At the point where I thought I was starting to really get my brain around investing, I had a set of unknown unknowns that was much larger than I could have ever imagined, all of them hidden to me. I thought I was doing pretty well until one day someone asked me if I traded options. I had no idea what options were. One, huge, “unknown unknown” just made a thunderous noise as it revealed itself and immediately made the move into the second set. I now had a huge “known-unknown” and months of learning ahead of me.

Was I a victim of the Dunning-Kruger effect? Likely so. If someone had asked me if I knew about investing, I probably would have replied yes and been proud of the knowledge I had acquired, having no idea just how much I didn’t know.

The Taxonomy of Breadth

First Category

Known Knowns

Your depth of knowledge. Everything you know that makes up your primary skill set.

Second Category

Known Unknowns

Your breadth of knowledge. Everything that you know exists and some basic information about those things, but nothing more.

Third Category

Unknown Unknowns

Your ignorance.

Based on this realization, I’ve come to classify people and behaviors based on which set is their primary focus (whether they realize it or not).

Those who typically live in the third category, often without realizing it, have a huge compliment of unknown unknowns. I should be clear, these are people who have this huge compliment and don't realize it. They may think that their focus is on the first category, but the third is actually the focus. These people are living the Dunning-Kruger effect. They believe they know the sum and total of a subject and often find that things simply don’t work out the way they expect they should. These people are surprised when events don’t unfold in the most obvious way. They often find that their plans are foiled not by others but by simple chance. “I had no idea that could happen!” is a common phrase heard from such people.

Those who typically focus on the first category are the second-tier experts in any field. They have a large set of knowledge and can usually accomplish any reasonable task that requires that skill set, but they’re rarely innovators. They may realize that the third category exists, but they don’t put much thought towards that fact. They have their skill set and they’re comfortable with it. They will learn new things only as needs arise. These people make excellent engineers as you can give them a task and they can immediately apply their skill and knowledge to complete the task. You can rely on these people to almost always demonstrate competence, but not always insight.

The true experts, however, are the people who typically focus on the second category. They have, by necessity, a huge first set of “known knowns” as a result of consistently replenishing their second category from the third. This person is the senior architect who can not only bang-out the engineering task from her skills, but also knows the “lay of the land” from her breadth of knowledge. She may not know how to use all of the technologies available to solve a particular problem, but in having the breadth of all technologies in her "known unknowns," she knows what’s available. She can evaluate a problem against possible solutions, even those in which she isn’t currently conversant, and select the best or most likely one. Then, if need be, she can put in the time to move that skill from the second category to the first. If the decision doesn’t work, she has the breadth to realize this fact and make a course correction from other available options.
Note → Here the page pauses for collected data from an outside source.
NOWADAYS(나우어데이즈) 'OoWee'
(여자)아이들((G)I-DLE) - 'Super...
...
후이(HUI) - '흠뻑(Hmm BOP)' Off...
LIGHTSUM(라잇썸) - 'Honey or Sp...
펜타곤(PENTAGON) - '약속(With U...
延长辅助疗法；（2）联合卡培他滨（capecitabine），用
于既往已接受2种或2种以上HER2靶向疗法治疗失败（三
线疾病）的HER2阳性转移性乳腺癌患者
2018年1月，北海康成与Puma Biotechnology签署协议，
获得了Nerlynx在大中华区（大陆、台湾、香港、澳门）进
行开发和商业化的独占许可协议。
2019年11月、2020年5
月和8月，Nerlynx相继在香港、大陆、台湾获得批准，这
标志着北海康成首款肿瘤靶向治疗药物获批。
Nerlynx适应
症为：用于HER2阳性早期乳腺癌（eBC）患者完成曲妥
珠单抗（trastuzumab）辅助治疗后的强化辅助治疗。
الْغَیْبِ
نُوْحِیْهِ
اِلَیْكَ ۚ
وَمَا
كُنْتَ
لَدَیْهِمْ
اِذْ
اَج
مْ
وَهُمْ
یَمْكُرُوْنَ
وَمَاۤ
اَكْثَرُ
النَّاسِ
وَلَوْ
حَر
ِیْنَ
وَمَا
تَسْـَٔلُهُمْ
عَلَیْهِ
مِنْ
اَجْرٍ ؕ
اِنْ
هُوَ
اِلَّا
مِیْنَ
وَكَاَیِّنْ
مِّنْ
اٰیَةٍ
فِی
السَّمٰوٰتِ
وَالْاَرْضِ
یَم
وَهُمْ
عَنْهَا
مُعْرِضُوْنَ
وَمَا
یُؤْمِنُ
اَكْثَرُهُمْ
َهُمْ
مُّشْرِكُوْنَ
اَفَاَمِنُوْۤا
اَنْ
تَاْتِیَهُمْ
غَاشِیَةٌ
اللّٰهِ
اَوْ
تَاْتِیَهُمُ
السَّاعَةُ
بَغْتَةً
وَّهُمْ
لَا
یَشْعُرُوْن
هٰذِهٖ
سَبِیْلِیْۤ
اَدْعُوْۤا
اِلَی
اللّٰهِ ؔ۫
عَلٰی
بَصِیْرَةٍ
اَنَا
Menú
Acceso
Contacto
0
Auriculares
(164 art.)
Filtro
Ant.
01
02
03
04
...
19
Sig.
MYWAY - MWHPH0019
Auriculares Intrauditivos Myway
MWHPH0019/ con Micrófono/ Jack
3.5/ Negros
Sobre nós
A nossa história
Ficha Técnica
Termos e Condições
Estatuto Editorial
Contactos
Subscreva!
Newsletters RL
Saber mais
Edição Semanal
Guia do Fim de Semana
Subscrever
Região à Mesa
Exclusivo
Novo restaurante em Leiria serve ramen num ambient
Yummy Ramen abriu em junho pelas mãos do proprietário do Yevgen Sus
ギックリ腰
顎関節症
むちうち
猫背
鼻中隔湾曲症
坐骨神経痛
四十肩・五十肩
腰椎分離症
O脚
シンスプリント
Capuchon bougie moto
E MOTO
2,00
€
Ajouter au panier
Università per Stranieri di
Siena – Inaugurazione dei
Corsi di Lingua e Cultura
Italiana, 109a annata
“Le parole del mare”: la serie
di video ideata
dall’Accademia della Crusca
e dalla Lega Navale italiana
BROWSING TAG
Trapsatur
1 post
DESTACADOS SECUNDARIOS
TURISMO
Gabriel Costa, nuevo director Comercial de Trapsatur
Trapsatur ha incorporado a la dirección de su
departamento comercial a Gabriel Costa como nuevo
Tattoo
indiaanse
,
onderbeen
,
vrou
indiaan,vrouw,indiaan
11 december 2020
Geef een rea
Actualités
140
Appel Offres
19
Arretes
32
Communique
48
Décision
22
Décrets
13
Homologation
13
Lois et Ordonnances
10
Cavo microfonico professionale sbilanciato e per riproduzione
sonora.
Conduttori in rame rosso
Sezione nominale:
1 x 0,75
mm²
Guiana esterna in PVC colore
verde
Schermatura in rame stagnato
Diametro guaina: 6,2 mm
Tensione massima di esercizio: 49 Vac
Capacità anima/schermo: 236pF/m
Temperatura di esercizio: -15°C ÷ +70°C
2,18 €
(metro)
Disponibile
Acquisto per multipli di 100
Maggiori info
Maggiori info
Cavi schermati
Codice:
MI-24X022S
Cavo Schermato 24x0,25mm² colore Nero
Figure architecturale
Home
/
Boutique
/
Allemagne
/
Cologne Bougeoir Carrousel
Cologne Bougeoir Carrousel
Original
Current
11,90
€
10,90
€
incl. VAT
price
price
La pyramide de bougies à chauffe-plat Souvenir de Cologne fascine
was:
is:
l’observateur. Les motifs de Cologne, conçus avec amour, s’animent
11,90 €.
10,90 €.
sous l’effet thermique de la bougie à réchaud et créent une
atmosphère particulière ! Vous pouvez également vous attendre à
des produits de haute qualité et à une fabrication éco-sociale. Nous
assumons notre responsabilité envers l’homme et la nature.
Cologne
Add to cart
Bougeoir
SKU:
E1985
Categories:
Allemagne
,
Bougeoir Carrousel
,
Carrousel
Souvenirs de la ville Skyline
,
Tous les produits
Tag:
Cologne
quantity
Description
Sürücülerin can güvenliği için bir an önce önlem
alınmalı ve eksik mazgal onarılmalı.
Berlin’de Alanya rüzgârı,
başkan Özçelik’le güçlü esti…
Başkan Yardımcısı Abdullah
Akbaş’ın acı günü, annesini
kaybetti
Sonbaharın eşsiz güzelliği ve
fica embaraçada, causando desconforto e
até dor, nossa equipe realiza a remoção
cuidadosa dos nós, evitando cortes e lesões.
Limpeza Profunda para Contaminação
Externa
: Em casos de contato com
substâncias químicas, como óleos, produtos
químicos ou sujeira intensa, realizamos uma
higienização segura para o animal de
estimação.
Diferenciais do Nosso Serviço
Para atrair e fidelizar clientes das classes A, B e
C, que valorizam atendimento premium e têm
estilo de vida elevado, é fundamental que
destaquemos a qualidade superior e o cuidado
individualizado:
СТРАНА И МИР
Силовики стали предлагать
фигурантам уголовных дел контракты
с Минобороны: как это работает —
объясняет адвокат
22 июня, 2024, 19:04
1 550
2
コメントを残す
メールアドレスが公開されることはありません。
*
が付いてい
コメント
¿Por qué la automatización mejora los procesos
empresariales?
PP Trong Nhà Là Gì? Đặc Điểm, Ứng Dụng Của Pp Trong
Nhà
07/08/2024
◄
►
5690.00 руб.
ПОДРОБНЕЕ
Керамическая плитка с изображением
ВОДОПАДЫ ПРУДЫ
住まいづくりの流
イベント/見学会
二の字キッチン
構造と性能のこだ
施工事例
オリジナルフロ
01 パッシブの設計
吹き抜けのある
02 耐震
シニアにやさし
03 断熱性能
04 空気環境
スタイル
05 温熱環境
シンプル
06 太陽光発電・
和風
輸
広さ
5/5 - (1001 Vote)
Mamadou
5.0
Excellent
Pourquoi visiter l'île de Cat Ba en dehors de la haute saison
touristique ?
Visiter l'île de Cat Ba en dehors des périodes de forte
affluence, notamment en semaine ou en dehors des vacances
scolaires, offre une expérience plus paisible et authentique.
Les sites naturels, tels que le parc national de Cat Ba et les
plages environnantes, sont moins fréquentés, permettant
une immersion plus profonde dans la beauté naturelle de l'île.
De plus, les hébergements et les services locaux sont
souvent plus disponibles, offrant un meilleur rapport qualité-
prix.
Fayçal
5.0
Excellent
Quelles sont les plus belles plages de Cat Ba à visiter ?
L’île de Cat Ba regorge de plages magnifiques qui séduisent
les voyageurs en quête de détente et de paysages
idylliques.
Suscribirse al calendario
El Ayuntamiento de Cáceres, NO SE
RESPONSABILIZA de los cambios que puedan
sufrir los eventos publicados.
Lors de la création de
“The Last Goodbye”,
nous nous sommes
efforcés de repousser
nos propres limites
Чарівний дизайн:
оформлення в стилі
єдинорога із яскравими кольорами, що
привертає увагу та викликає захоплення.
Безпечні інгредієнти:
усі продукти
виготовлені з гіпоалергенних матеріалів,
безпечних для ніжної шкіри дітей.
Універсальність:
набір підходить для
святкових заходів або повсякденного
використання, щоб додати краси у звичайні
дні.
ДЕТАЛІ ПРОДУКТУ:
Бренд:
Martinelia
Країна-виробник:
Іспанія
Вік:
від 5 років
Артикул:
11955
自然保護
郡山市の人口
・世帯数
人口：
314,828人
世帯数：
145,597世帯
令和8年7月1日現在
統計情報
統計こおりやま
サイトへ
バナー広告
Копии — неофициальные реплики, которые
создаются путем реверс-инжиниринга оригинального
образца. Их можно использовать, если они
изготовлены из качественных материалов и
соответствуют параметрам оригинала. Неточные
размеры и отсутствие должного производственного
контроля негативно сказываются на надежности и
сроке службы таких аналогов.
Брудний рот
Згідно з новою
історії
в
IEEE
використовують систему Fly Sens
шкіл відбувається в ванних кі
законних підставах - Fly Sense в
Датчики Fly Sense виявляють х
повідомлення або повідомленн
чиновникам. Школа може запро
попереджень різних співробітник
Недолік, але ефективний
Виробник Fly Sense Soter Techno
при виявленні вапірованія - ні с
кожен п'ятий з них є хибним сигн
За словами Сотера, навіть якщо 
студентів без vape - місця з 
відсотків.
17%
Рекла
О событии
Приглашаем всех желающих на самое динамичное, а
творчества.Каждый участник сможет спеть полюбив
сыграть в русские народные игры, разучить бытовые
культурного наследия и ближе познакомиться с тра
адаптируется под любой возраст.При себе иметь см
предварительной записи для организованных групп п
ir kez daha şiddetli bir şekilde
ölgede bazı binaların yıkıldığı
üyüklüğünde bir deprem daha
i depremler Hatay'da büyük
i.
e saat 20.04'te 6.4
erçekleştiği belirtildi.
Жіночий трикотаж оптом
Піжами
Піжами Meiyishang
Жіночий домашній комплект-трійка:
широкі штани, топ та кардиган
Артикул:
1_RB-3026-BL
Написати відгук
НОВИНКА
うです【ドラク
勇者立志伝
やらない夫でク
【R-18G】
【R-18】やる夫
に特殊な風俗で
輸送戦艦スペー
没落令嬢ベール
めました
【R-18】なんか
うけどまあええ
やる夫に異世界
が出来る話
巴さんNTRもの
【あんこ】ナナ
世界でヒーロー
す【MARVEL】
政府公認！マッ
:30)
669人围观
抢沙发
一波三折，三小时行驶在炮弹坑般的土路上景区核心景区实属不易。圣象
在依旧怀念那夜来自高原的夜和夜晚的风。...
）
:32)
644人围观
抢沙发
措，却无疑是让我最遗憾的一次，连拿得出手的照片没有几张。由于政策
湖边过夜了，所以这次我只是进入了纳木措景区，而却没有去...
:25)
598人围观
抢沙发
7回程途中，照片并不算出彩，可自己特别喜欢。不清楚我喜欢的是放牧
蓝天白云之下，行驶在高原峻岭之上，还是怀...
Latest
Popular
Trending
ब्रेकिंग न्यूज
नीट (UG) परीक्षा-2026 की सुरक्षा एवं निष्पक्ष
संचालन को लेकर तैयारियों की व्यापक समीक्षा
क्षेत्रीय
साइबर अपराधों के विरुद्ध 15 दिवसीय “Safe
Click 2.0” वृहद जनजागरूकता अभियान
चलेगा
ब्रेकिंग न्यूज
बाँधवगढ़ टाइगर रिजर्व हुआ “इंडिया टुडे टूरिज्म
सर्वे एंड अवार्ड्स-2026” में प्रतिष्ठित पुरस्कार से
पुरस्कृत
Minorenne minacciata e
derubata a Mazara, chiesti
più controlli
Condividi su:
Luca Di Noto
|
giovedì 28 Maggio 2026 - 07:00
People who focus on the second category are constantly trying to find items in their "unknown unknowns" and get them into their "known unknowns" as quickly as possible. And in doing so, they acknowledge that their third category will never be empty, and they will never never presume it is. They avoid the Dunning-Kruger effect by simply realizing it exists. These are the people you see reading industry trade magazines and web sites, picking up an introductory book on the latest technology just to get a quick grounding, and always asking, “What’s new? What are you working on? What’s cool that I’ve not heard of yet?” You meet these people at industry conferences.

And when they mention that they’d heard of the cool technology years ago, you mutter under your breath that they’re a hipster and just showing off. But that’s a different article entirely.